When I'm angry: I get hyperactive and make jokes about everything, eventually getting so hyper that my mind explodes into itself, and I have to lay down for at least 20 hours.
When I'm sad: I rarely feel "not sad", except when I'm high on cough syrup.
When I'm lonely: I look for somebody to talk to on the interbuttz or IRL, depending what seems like less trouble (usually the intardnuts)
When I'm happy: I am hallucinating
The best year of my life was: This one, because I have bad memory and I don't remember exactly how awesome where the other ones.
Lying is: Impossible. If you say something different than what really happened, the person whom you say it to will believe that that is what happened, and then there will be a conflict of "point of views", but that doesn't mean that the lie is invalid.
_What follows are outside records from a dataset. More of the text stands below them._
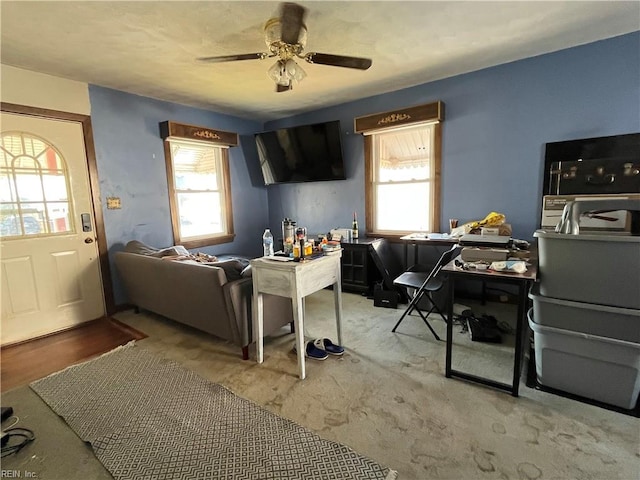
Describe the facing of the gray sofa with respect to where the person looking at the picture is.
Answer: facing away from the viewer and to the right of the viewer

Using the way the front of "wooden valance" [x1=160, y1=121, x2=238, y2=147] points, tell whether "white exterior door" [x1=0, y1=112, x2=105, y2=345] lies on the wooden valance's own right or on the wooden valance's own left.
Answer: on the wooden valance's own right

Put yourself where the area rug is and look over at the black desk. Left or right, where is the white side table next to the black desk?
left

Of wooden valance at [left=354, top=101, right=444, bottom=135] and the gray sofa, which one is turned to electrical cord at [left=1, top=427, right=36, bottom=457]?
the wooden valance

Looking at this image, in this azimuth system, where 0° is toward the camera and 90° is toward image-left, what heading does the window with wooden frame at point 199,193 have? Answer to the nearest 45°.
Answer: approximately 315°

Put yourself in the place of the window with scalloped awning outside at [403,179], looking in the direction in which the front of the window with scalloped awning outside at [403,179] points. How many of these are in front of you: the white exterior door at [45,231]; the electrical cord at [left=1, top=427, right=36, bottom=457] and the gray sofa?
3

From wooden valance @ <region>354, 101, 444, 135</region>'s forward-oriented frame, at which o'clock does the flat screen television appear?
The flat screen television is roughly at 2 o'clock from the wooden valance.
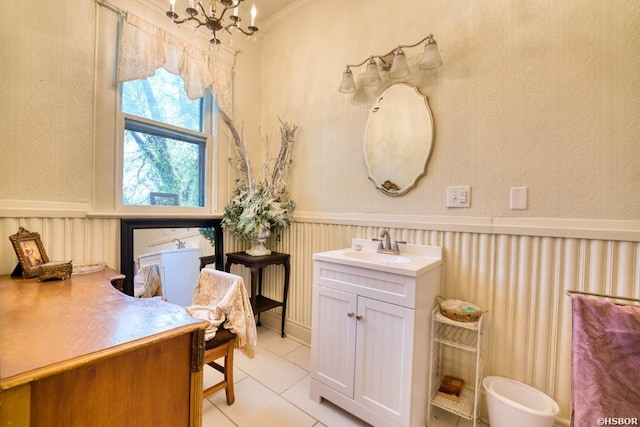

I don't lie because "transfering accurate information" is important to me.
My current annoyance is: Being unable to finish a job I have, and it is so simple...
I want to buy: A dress, a laptop and a ticket to anywhere.
If you visited the place I'm from: I'd steal a wallet. And show you around, take you to dinner (pay with your money) and do fun stuff.
If I died today: I secretely wish that'd happen, but it has never happened so far.
My first job was: Making a program for some dude who gave me the worst advice ever, sending me into a journey of mediocrity.
I collect: Thoughts and dreams.
Yay

re: corns
A unicorn and another unicorn get married and become bicorn, then they have children and they are known as the multicorns. Then Tony the tiger comes an takes them all and that's what you eat in the morning, dead unicorns.